2月に国軍がクーデターを起こして以降、500人を超える死者が出ているミャンマーの状況を憂え、東京、ニューヨーク、ドイツのケルン、レーゲンスブルクの4都市のカトリック教区が共同で、聖木曜日の4月1日にミャンマーのために祈るよう呼び掛けている。
ロイター通信が人権擁護団体の情報として伝えたところによると、ミャンマーでは29日、最大都市ヤンゴンなどで新たに14人が治安部隊に殺害され、クーデター以降の死者は少なくとも510人に達した。また、国軍記念日の27日には、1日の死者数では最悪となる114人が死亡。日本の自衛隊や米国、韓国、英国など計12カ国の国防制服組トップが同日、ミャンマー国軍を非難する共同声明を発表するなどした。
こうした中、カトリック東京大司教区は26日、姉妹関係にあるケルン教区と共にミャンマーのために共同で祈りをささげることを確認したと発表。公式サイトに祈りの例文を提示した上で、聖木曜日の4月1日やその他の特別な日などに、ミャンマーのために祈るよう呼び掛けた。
さらに31日には、ケルン教区のプレスリリース(29日付)の日本語訳も掲載。それによると、東京、ケルンの両教区だけでなく、ニューヨークとレーゲンスブルクの両教区も4月1日に共に祈りをささげるよう呼び掛けている。

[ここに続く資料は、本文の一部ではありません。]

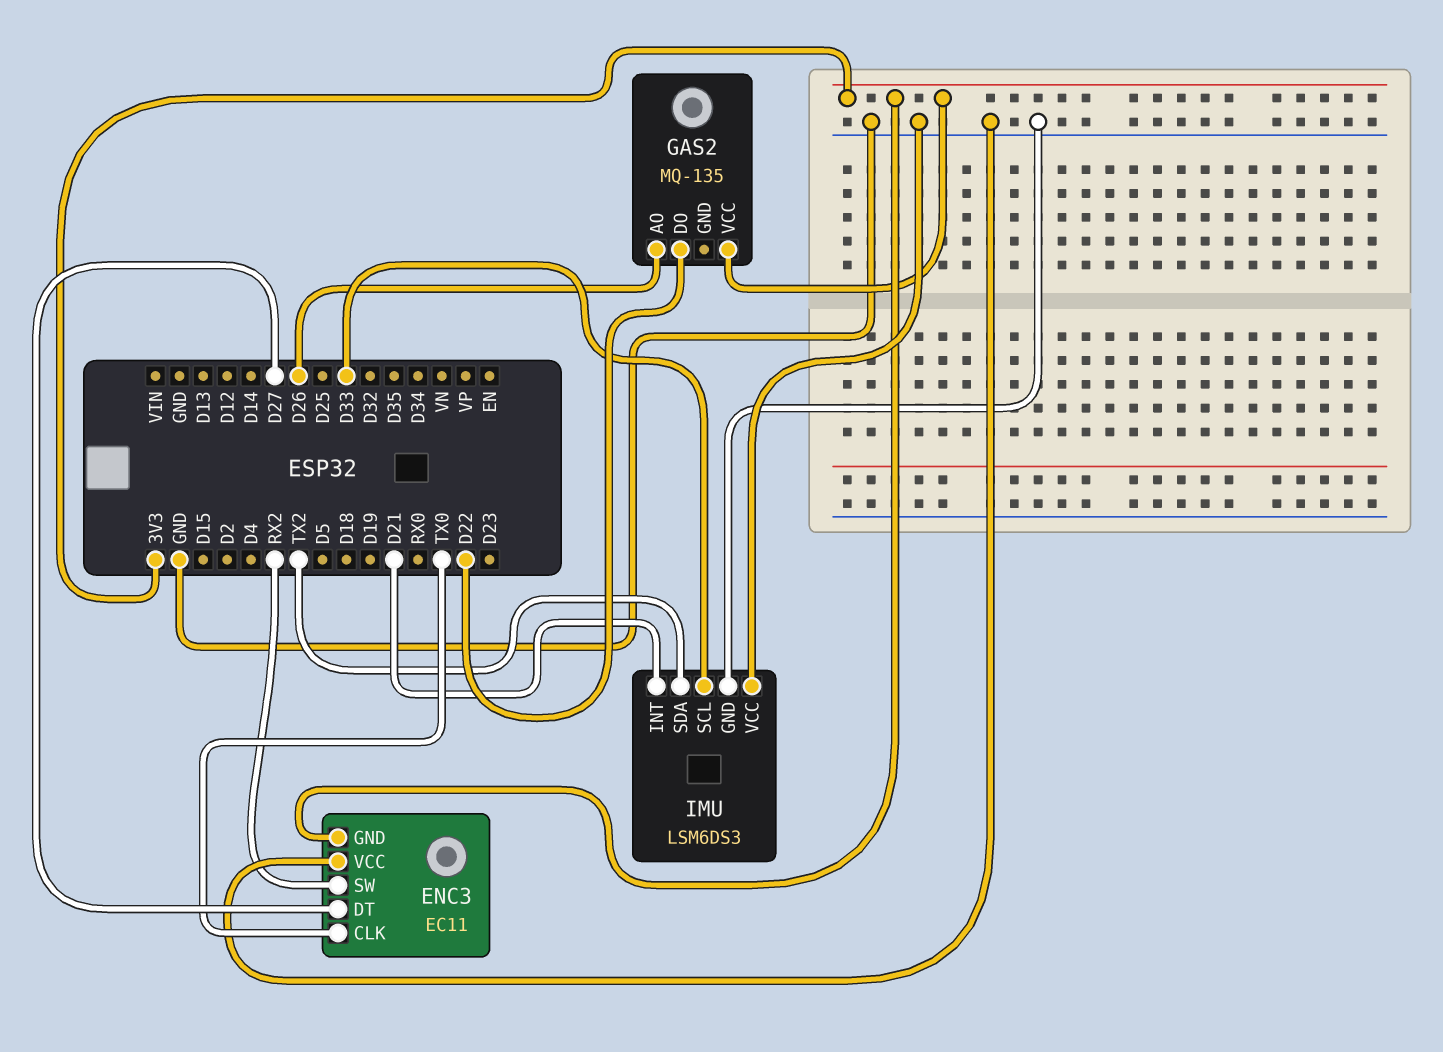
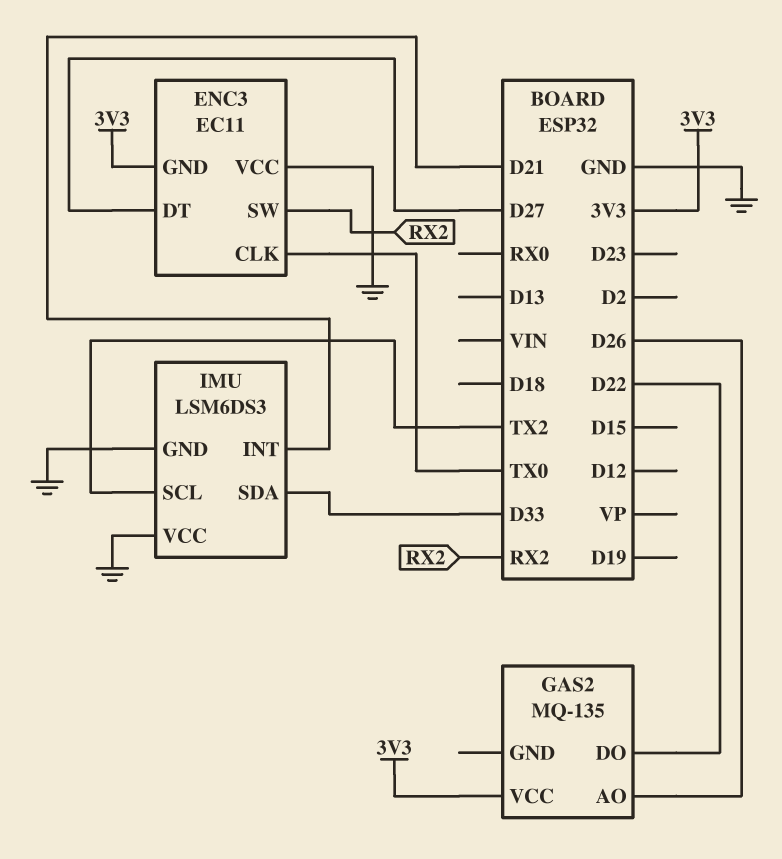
IMU pin SCL: D33 -> TX2
IMU pin SDA: TX2 -> D33

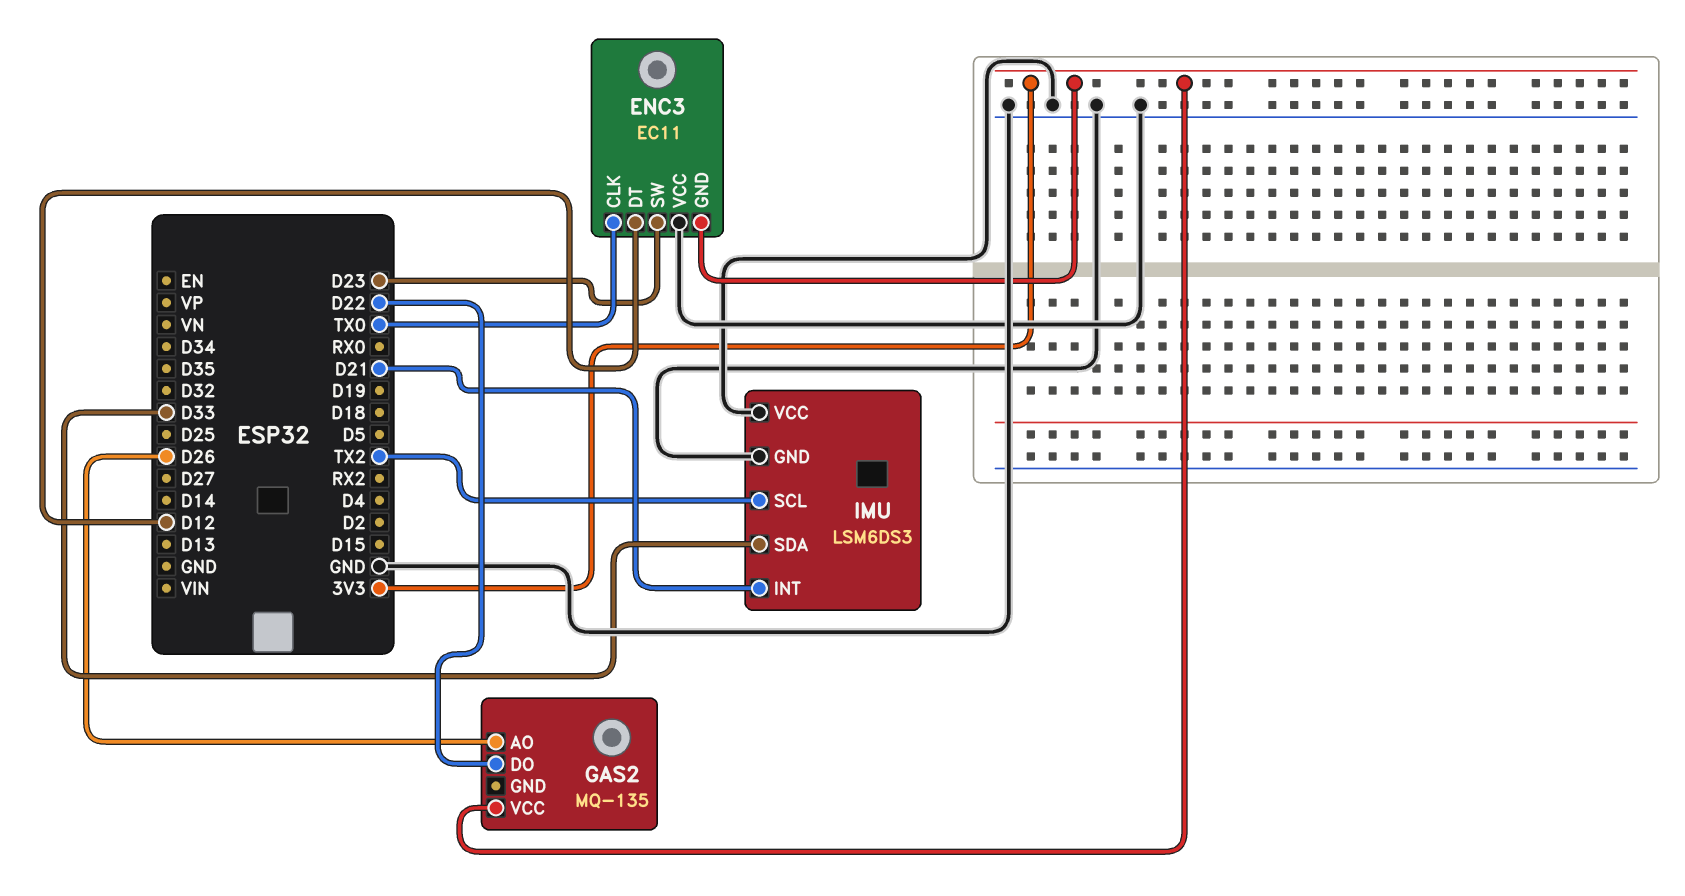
ENC3 pin DT: D27 -> D12
ENC3 pin SW: RX2 -> D23

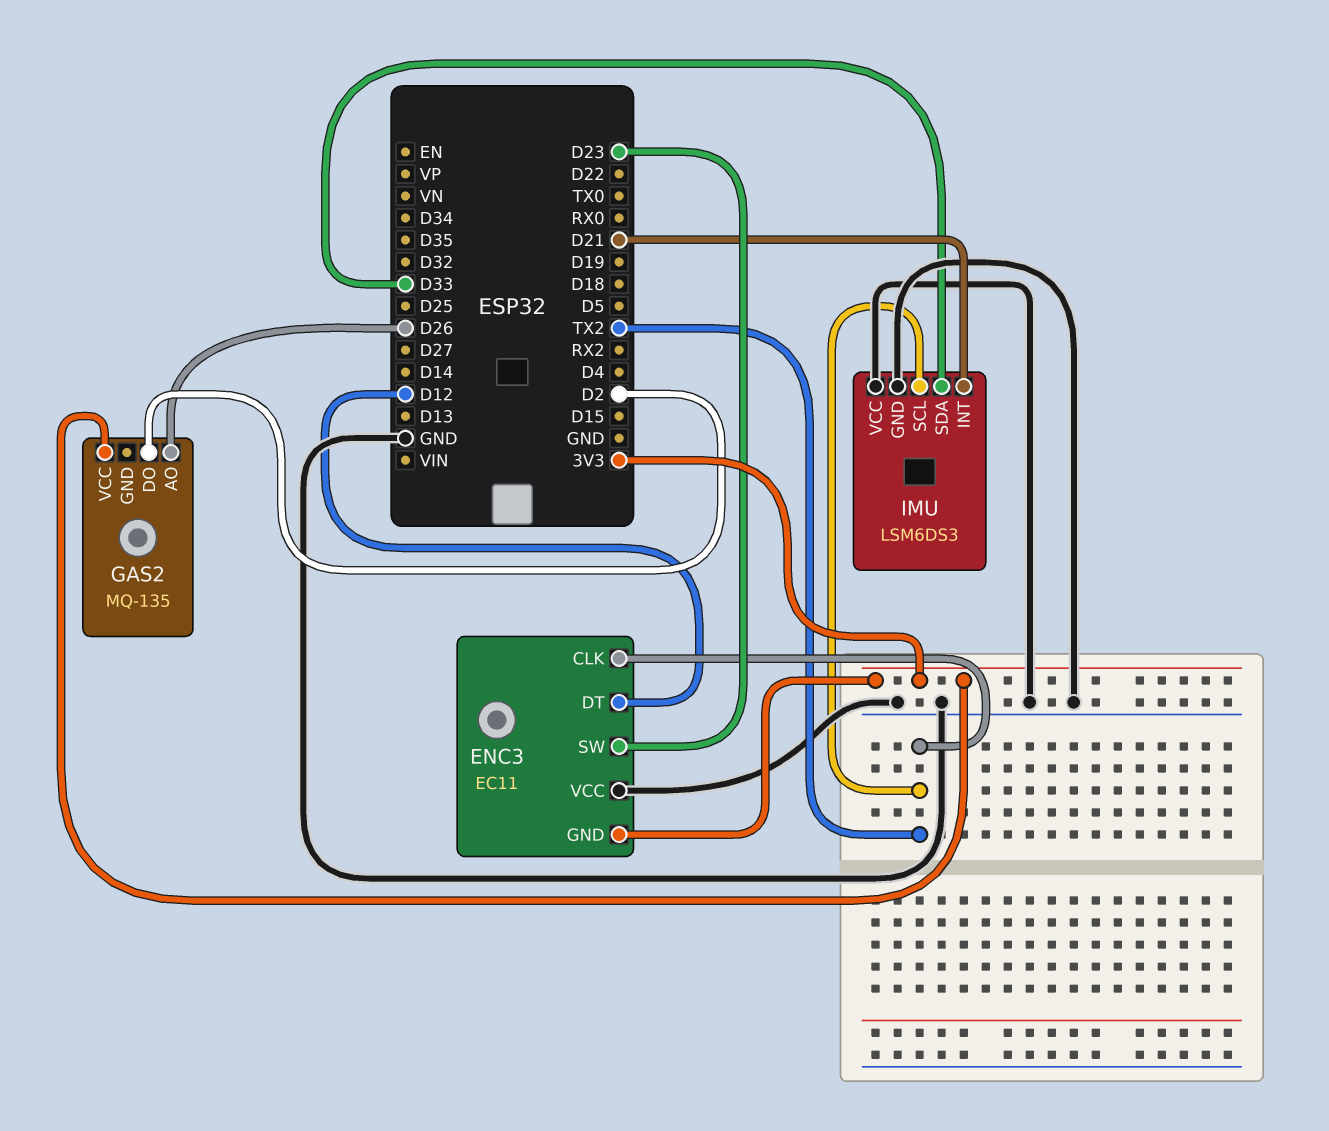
ENC3 pin CLK: TX0 -> TX2
GAS2 pin DO: D22 -> D2

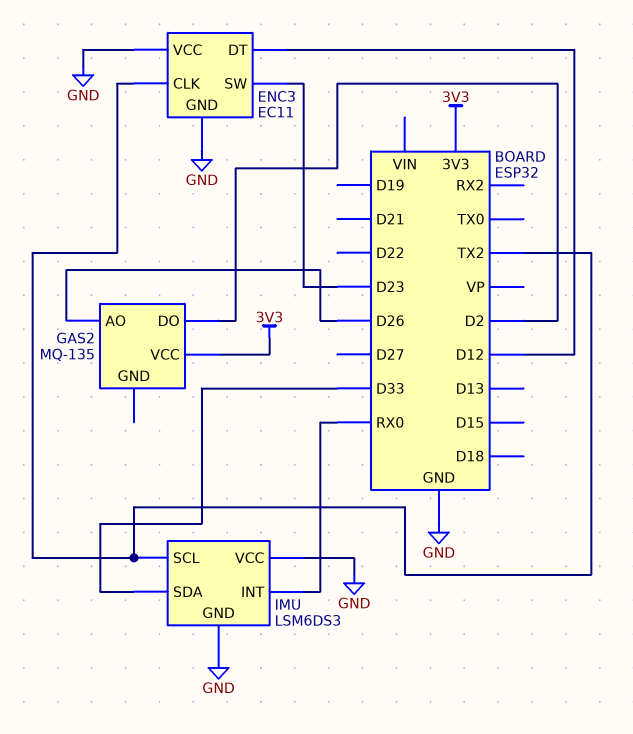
ENC3 pin GND: 3V3 -> GND
IMU pin INT: D21 -> RX0

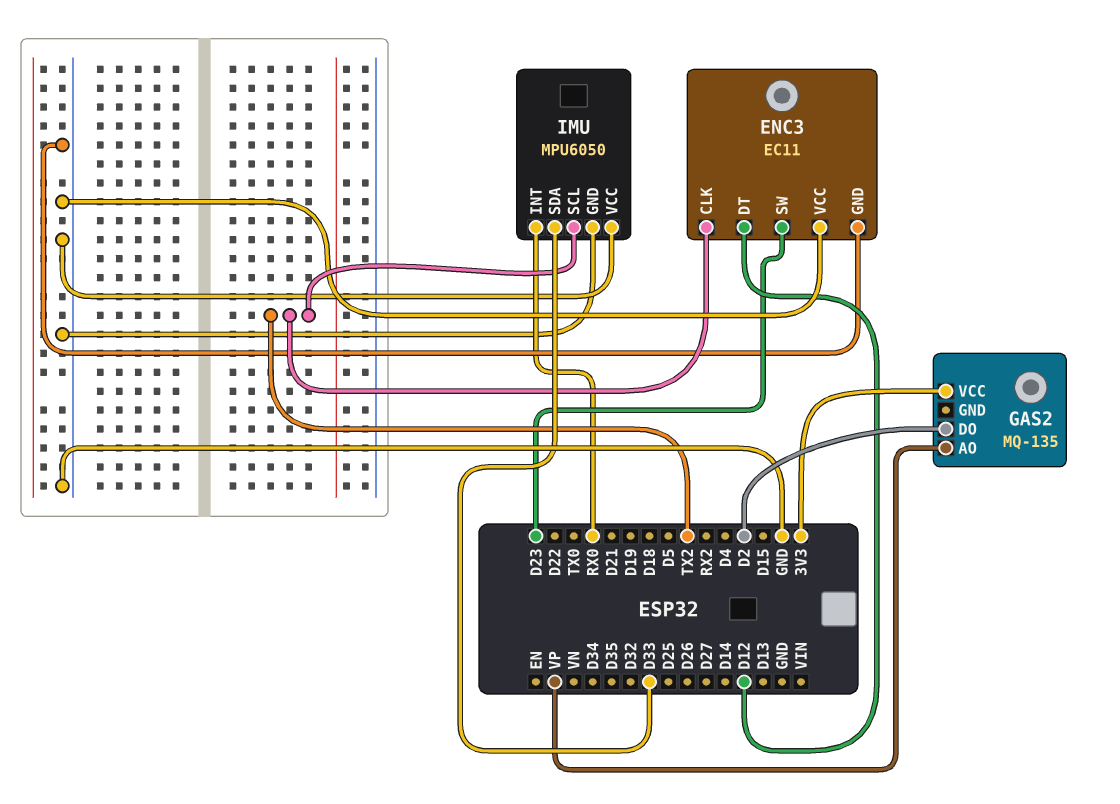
GAS2 pin AO: D26 -> VP
IMU: LSM6DS3 -> MPU6050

ローマ教皇フランシスコは、17日の一般謁見で「再びミャンマーの悲劇的な状況に言及しなければならないのは、極めて憂慮すべきことです」と表明。「ミャンマーでは、若者たちをはじめ、多くの人が祖国に希望をもたらすために、命を落としています。そこでは、多くの人々、特に若者たちが、祖国に希望をもたらすために命をささげています」と伝えた。
東京大司教区の菊地功大司教は19日、ボ枢機卿とミャンマー・カトリック司教団に書簡を送り、「私たちは、弱い人々に奉仕しすべての人々のために平和を求めるミャンマーの教会と祈りのうちに連帯する」と約束。昨年2月にミャンマーを訪問したことにも触れ、「そこで出会った人々の献身に感銘を受けました。彼らの希望と志が損なわれないことを深く祈っています」などと伝えた。
ヤンゴン大司教で、アジア司教協議会連盟会長でもあるチャールズ・マウン・ボ枢機卿は、全世界にミャンマーのために祈るよう求めている。
3月中旬に発した動画メッセージでは、ミャンマーの現状について「私たちの10年間はリセットされ、軍事的抑圧、無慈悲、暴力、独裁の悪夢に引き戻されています」と嘆いた。しかしその一方で、「このような暗い暗い時代にあっても、私たちに呼び掛ける主の声が聞こえます。教会が証人となり、正義と平和と和解の道具となり、主の手と足となって貧しい人々や恐れている人々を助け、愛をもって憎しみに対抗するようにと」と述べ、「この悲劇の中から新しいミャンマーが生まれるための働きを祈りましょう」と訴えた。
その上で、「だからこそ、これまで以上に皆さんの祈りが必要なのです。このミャンマーの未来のために祈ってください」と懇願。ミャンマー国民やアウン・サン・スー・チー氏ら民主化運動の指導者、またすべての民族指導者、宗教指導者のために祈るよう求めた。さらに、国軍やミン・アウン・フライン将軍のためにも祈るよう求め、「神がダマスコへの道でサウルを回心させたように、彼らを回心に導き、立ち止まらせ、彼らがミャンマーを紛争、抑圧、破壊の道へと導くのを防ぐことができるように」と願った。